Information given

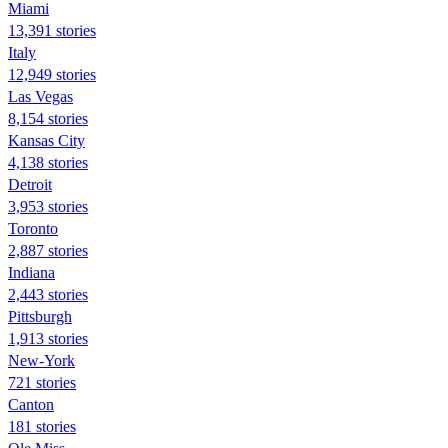
Miami
13,391 stories
Italy
12,949 stories
Las Vegas
8,154 stories
Kansas City
4,138 stories
Detroit
3,953 stories
Toronto
2,887 stories
Indiana
2,443 stories
Pittsburgh
1,913 stories
New-York
721 stories
Canton
181 stories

Work instruction
Retype the data above exactly; pictures are not part of the copy.

Response below
Miami
13,391 stories
Italy
12,949 stories
Las Vegas
8,154 stories
Kansas City
4,138 stories
Detroit
3,953 stories
Toronto
2,887 stories
Indiana
2,443 stories
Pittsburgh
1,913 stories
New-York
721 stories
Canton
181 stories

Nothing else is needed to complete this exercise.